For further exploration of this approach, anyone interested might want to check out Better’s open source ABAC server: GitHub - better-care/better-abac-server: Better ABAC Server

1 Like

I agree technically but it can be phenomenally difficult to apply and manage granular access details from a human management/ human understanding perspective.

Well with ABAC, it all depends on how many attributes there are. If content items were to have say 2 attributes, e.g.

  • clinical discipline, with values like cardiology, mental health, sexual health etc
  • clinical setting, e.g. general practice, hospital, hospice, aged care, …

Then creating privacy rules will not necessarily be that hard. We need to do work on this of course, and I agree that the final result needs to be simple enough to understand for both clinician and patient (and software…)

Thats the easy bit - and exactly the approach used in the UK care-planning projects where staff identity across a broad range of professions and organisations plus associated permissions are critical. ABAC has worked well.

However we took care to try to structure compositions and associated templates to try to make it easy to fix the ‘access to’ question at composition level rather than deeper inside the composition. I though this might compromise the natural composition groupings but there was actually a very good fit between the partitioning of the data and associated access groups.

No doubt we ill need ot use the ABAC to apply differential rules deeper inside compositions as new uses emerge but that is where it starts to get very difficult to manage conflicting rules, without starting to introduce risk. I’m not saying it cannot or should not be done,. just that it is easy to be transfixed by the theoretical potential to apply access constraints throughout the data tree.

Best to start with broad level categories and push back on complex, granular detail unless a strong use case emerges.

1 Like

A model for an archetype-based access policy management was my first idea for my PhD thesis more than ten years ago (time flies!).

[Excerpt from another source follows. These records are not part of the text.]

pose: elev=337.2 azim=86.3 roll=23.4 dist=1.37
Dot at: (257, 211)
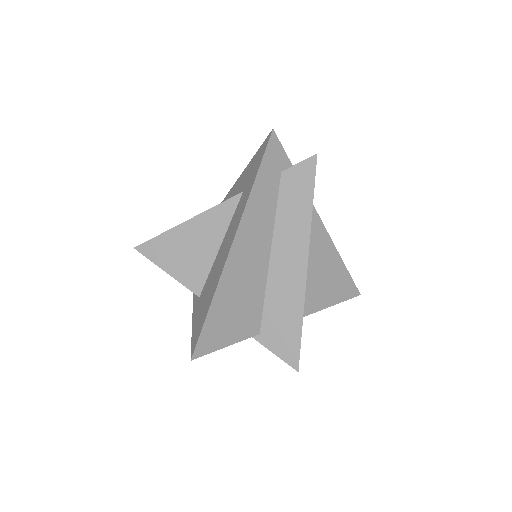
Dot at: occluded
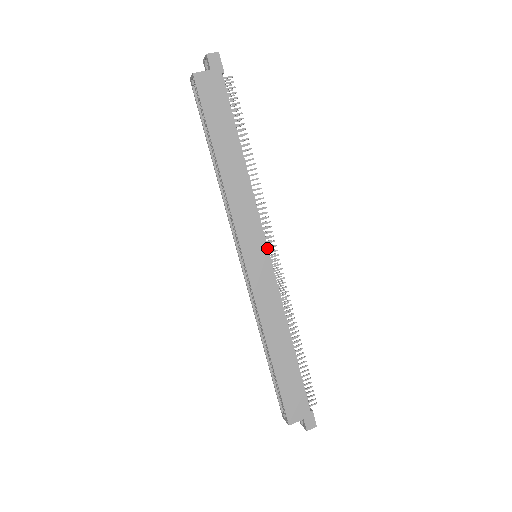
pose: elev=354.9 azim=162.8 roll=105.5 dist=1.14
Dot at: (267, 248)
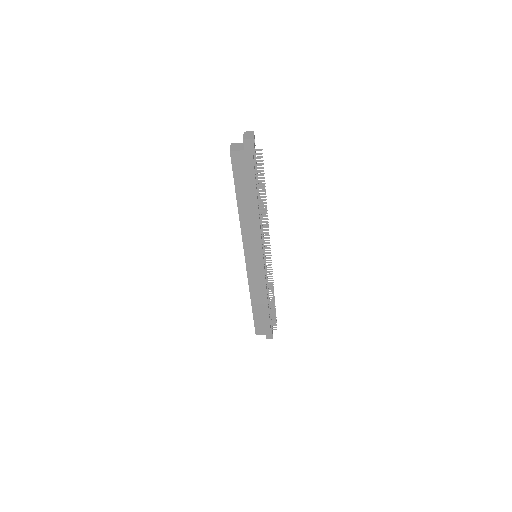
Dot at: (263, 257)
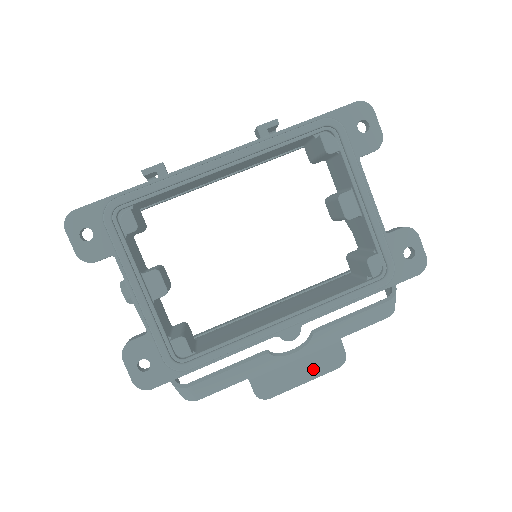
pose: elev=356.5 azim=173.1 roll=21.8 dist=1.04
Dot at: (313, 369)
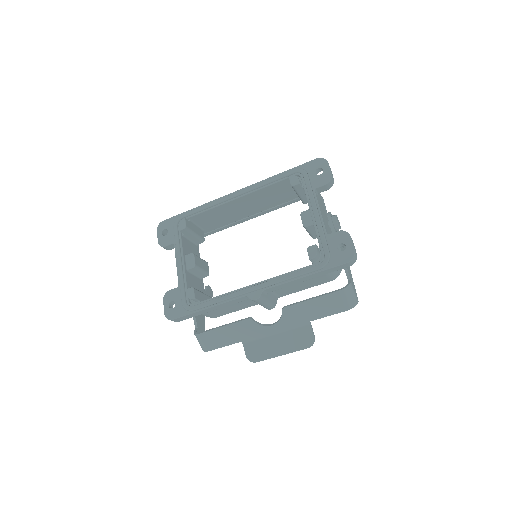
Dot at: (288, 345)
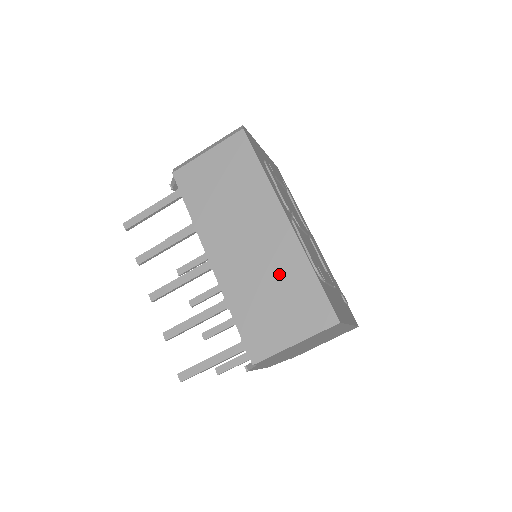
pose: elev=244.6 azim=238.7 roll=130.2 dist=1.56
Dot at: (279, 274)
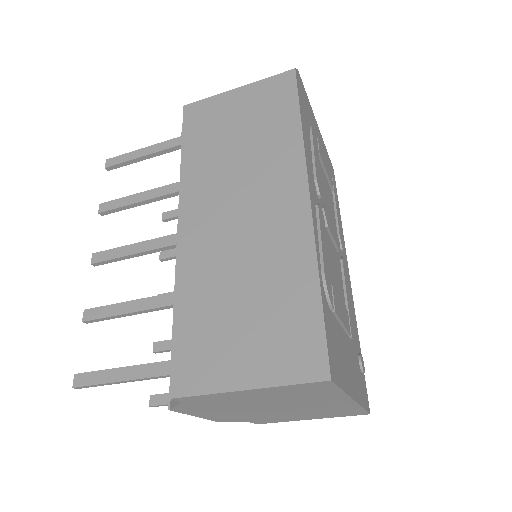
Dot at: (265, 271)
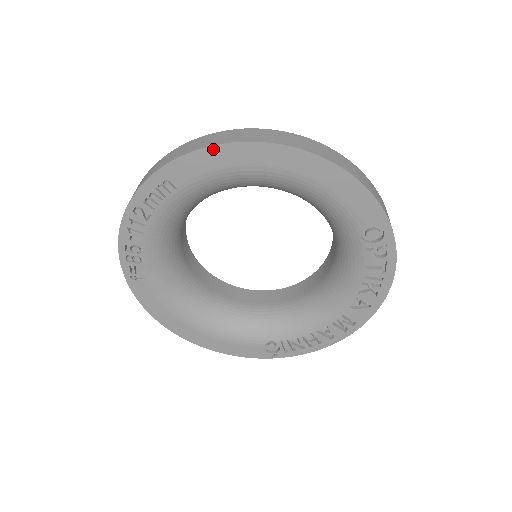
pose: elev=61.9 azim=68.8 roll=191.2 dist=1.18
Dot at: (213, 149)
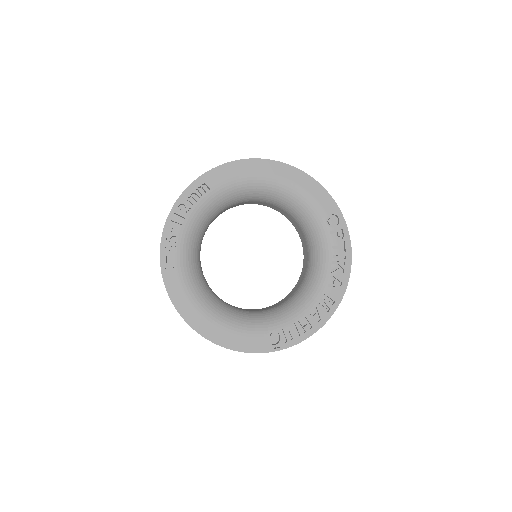
Dot at: (235, 163)
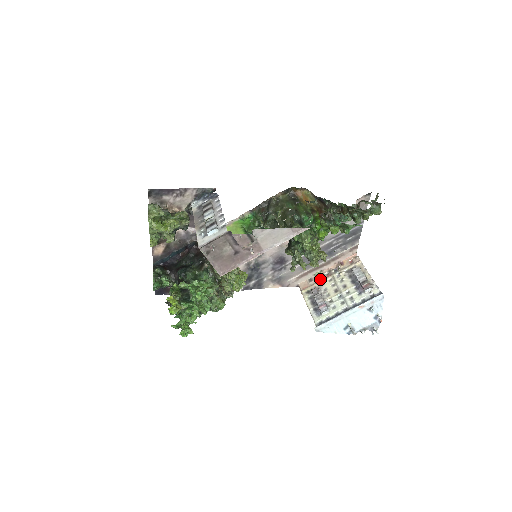
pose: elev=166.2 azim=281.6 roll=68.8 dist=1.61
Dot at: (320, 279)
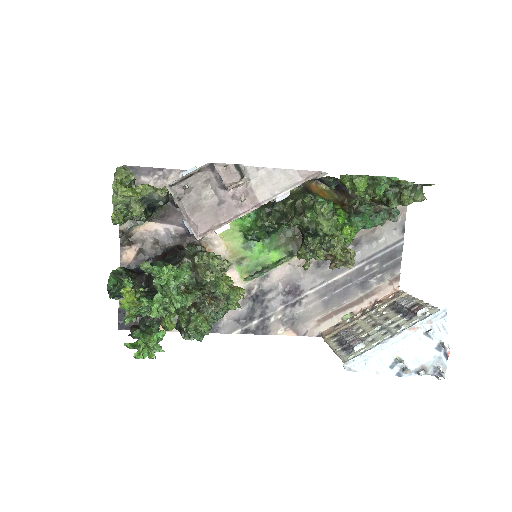
Dot at: (350, 321)
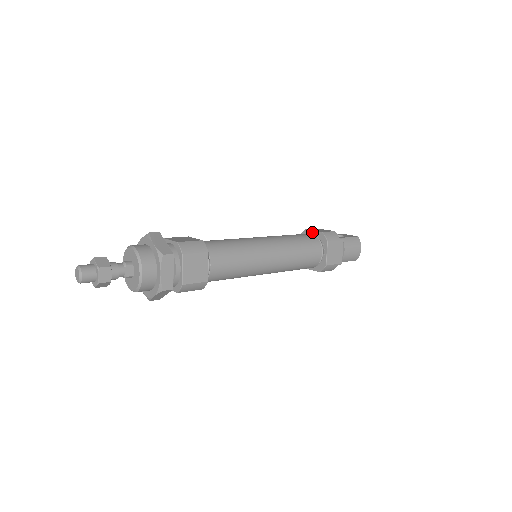
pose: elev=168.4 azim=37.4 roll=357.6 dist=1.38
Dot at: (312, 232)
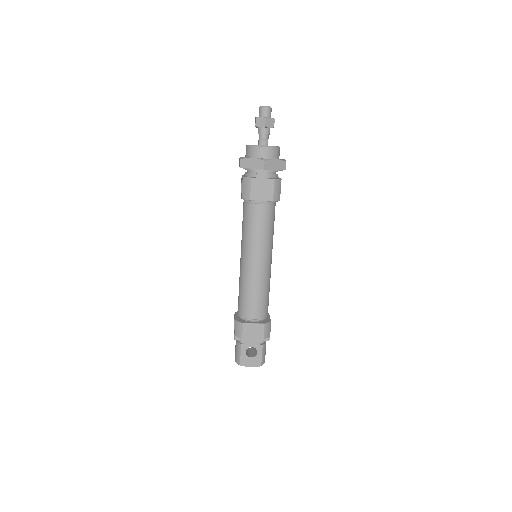
Dot at: occluded
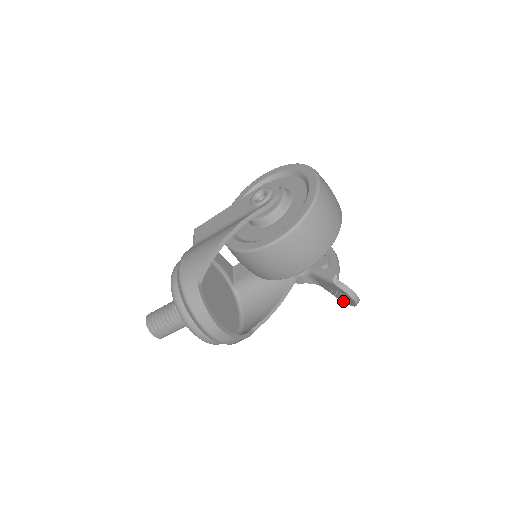
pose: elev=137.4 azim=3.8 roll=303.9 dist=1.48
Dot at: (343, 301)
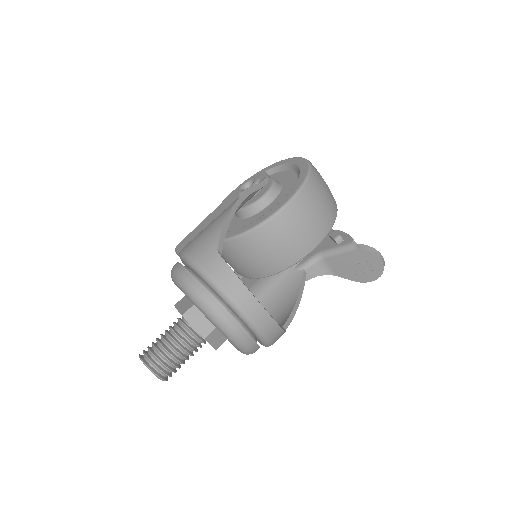
Dot at: (364, 280)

Finally I moved to a general archetype modeling methodology, but I can share my initial ideas.

It is just a very early analysis that wasn’t developed further, but maybe there is something useful there.

Access policies in archetype-based systems - David Moner.pdf (551,4 KB)

5 Likes

Thanks, @ian.mcnicoll sorry for my “one year delay” in responding. I concur, though I’ve been involved in work to leverage IAM systems as part of brokering identity and health data exchange (using JSON-based open source). Happy to share more if anyone is interested.